Anyone interested in a quieter, more complete display of Deadwood’s history should visit the Adams Museum. Fans of the HBO series will especially enjoy photos of the muddy streets and wooden storefronts that made up the original camp. The series producers may have taken a few liberties with their characters (Swearengen, for example, never was a real mover and shaker), but they perfectly captured the look of Deadwood in its earliest years. The museum holds a few surprises: album-cover art featuring the comically miscast Doris Day as Calamity Jane, not one but two stuffed spaniels that lived in town at the same time as Wild Bill, and the nearly complete skeleton of a 20-foot-long plesiosaur, a toothy seagoing carnivore from the Mesozoic era.

But no collection of artifacts can match the power of the cemetery above town. Some visitors take guided bus tours, but the best way to see Mount Moriah is on foot, walking in the shade of ponderosa pines.

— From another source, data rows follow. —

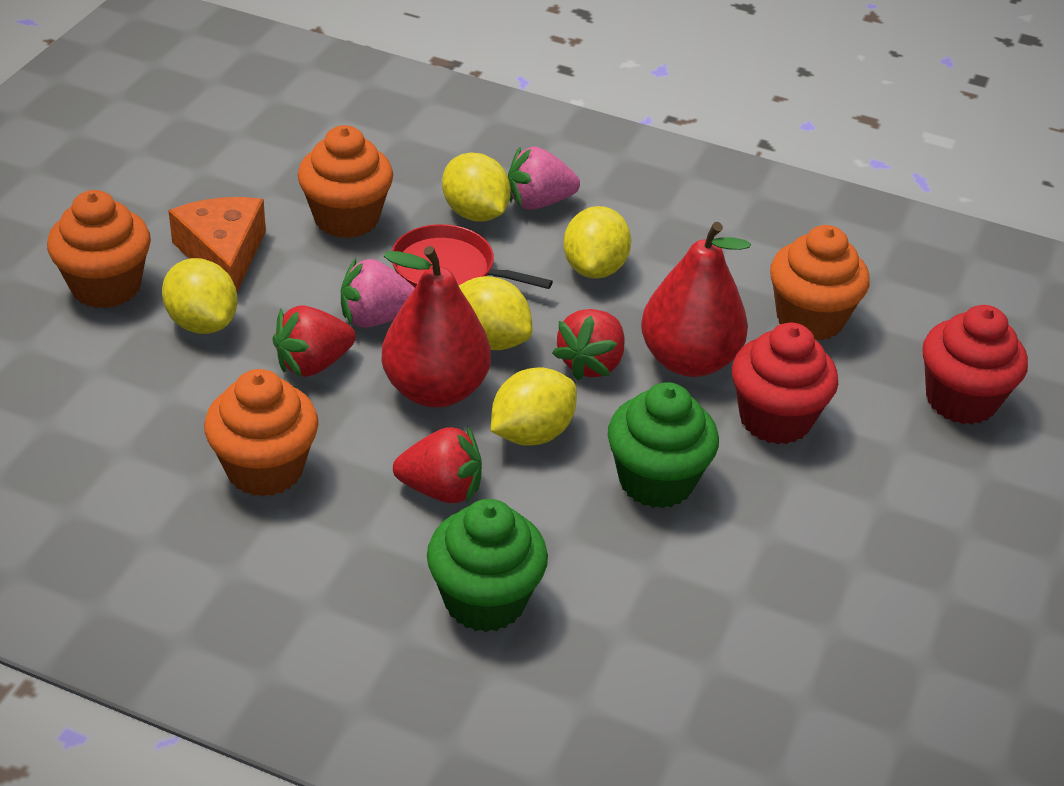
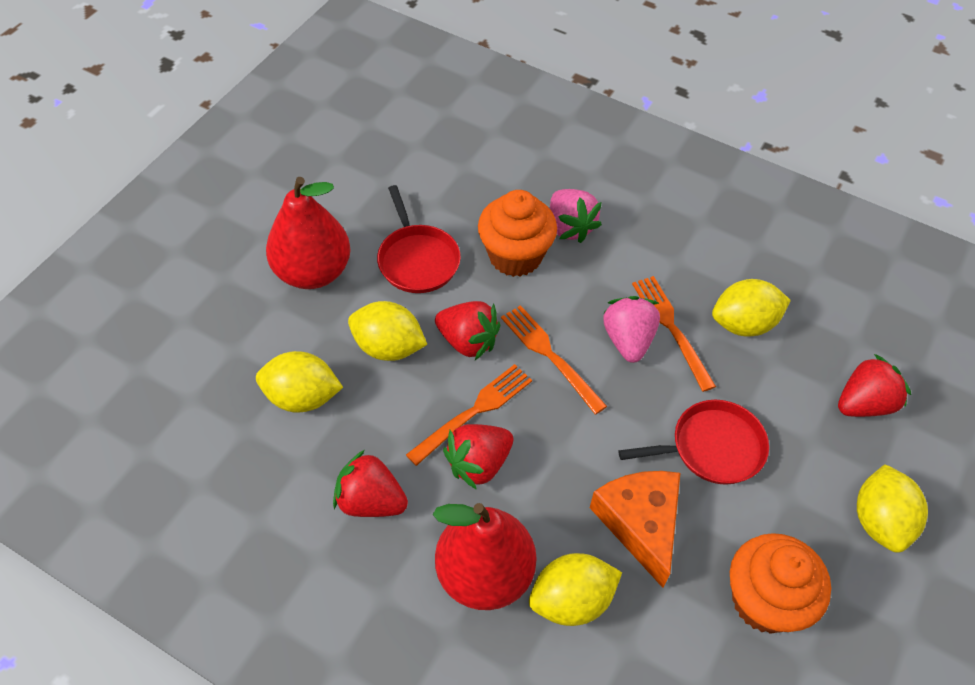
green cupcake: 2 -> 0
orange cupcake: 4 -> 2
orange fork: 0 -> 3
red cupcake: 2 -> 0
red pan: 1 -> 2
red strawberry: 3 -> 4

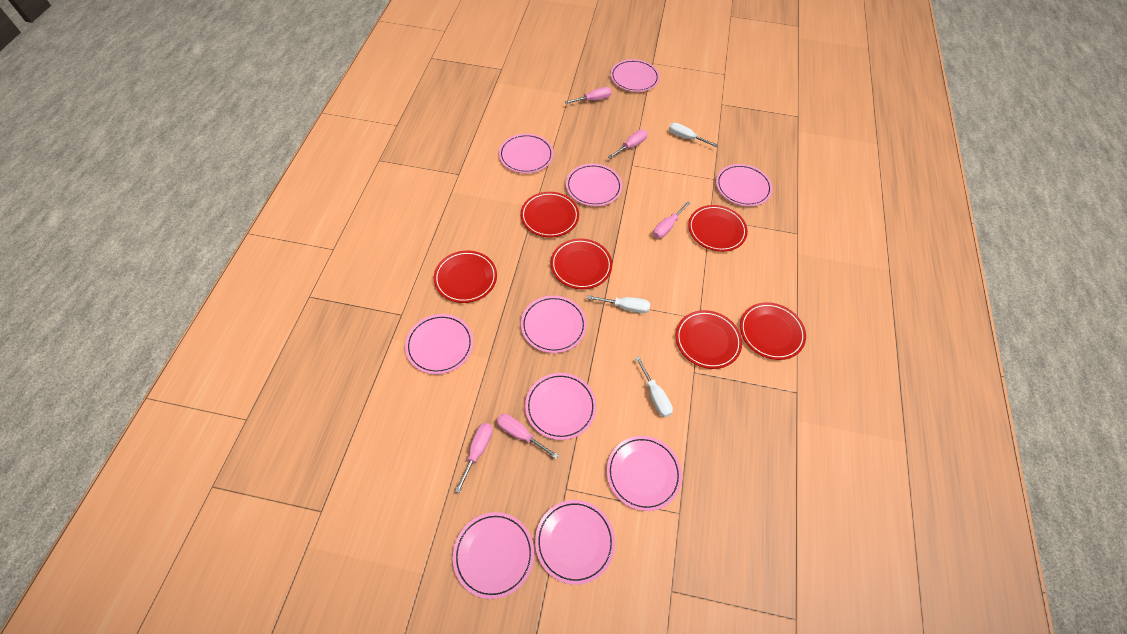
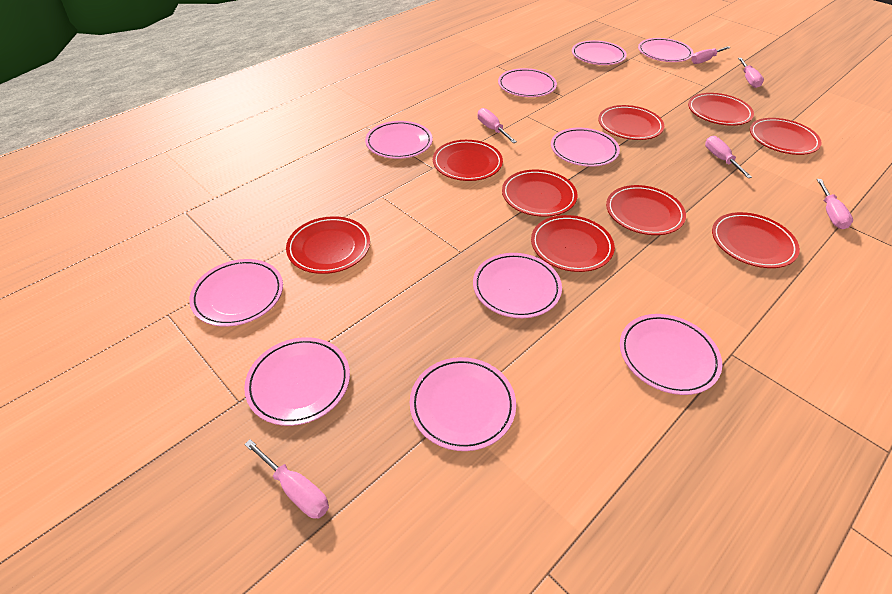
pink screwdriver: 5 -> 6
red plate: 6 -> 9
white screwdriver: 3 -> 0

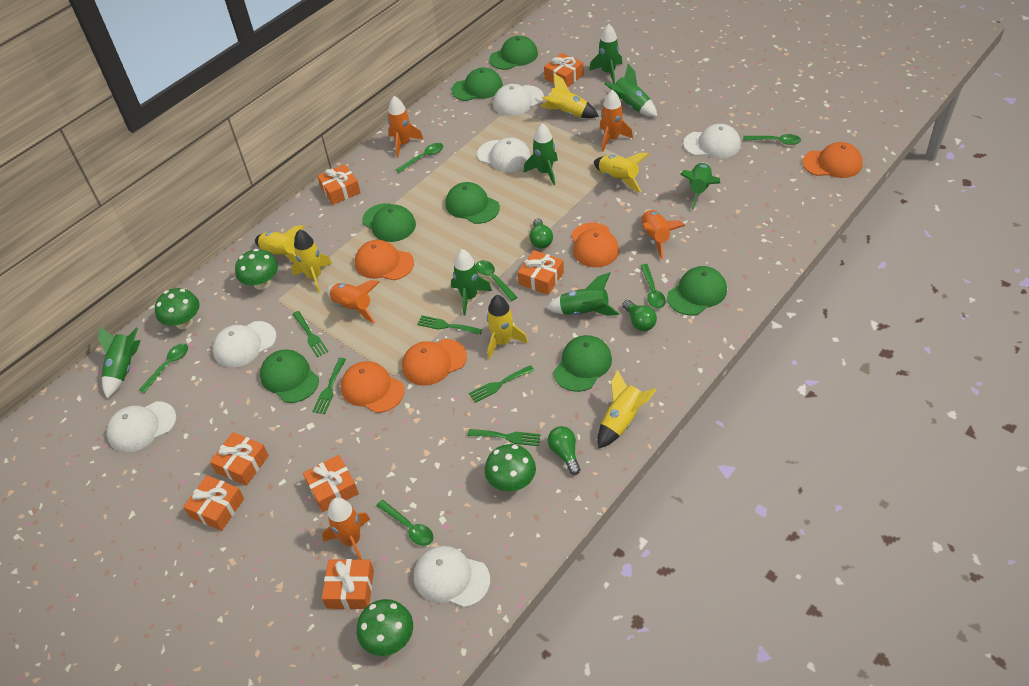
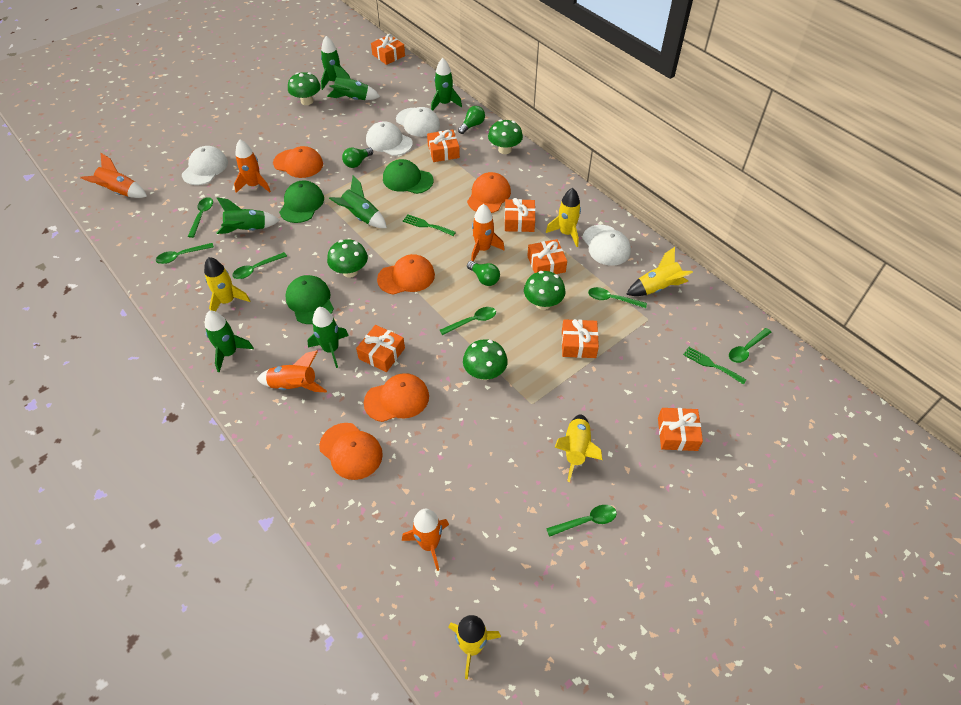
green cap: 7 -> 3
green fork: 5 -> 2
green mushroom: 4 -> 5
green spoon: 6 -> 7
white cap: 6 -> 4
yellow rocket: 6 -> 5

Wild Bill Hickok’s last resting place, marked with a bronze statue, is a near-mandatory stop. (The original grave marker was stone, but determined souvenir seekers quickly chipped it away.) Visitors often leave offerings like coins, trinkets, and even bullets at the site. Calamity Jane ended up right next to Bill, at her request.

If you explore beyond the famous names, you’ll find remnants of a Wild West that was both less romantic and more richly textured than the legends suggest. Three separate potter’s fields hold the bodies of soldiers, prostitutes, unfortunate gamblers, and other anonymous people who were too poor to afford a tombstone. Clusters of children’s graves mark outbreaks of scarlet fever and diphtheria. Chinese characters and Stars of David remind us of the considerable diversity among people drawn by the gold rush.

The gold hasn’t completely disappeared—visitors can still pan for gold flecks—but the mining days are officially over. The Homestake gold mine in the hills above Deadwood, once the biggest and deepest mine in the Western Hemisphere, closed for good in 2001. When the miners moved out, physicists took over. Researchers have placed gadgets nearly 5,000 feet belowground to catch subatomic particles emitted by the sun.

Once again, Deadwood is finding a way to reinvent itself.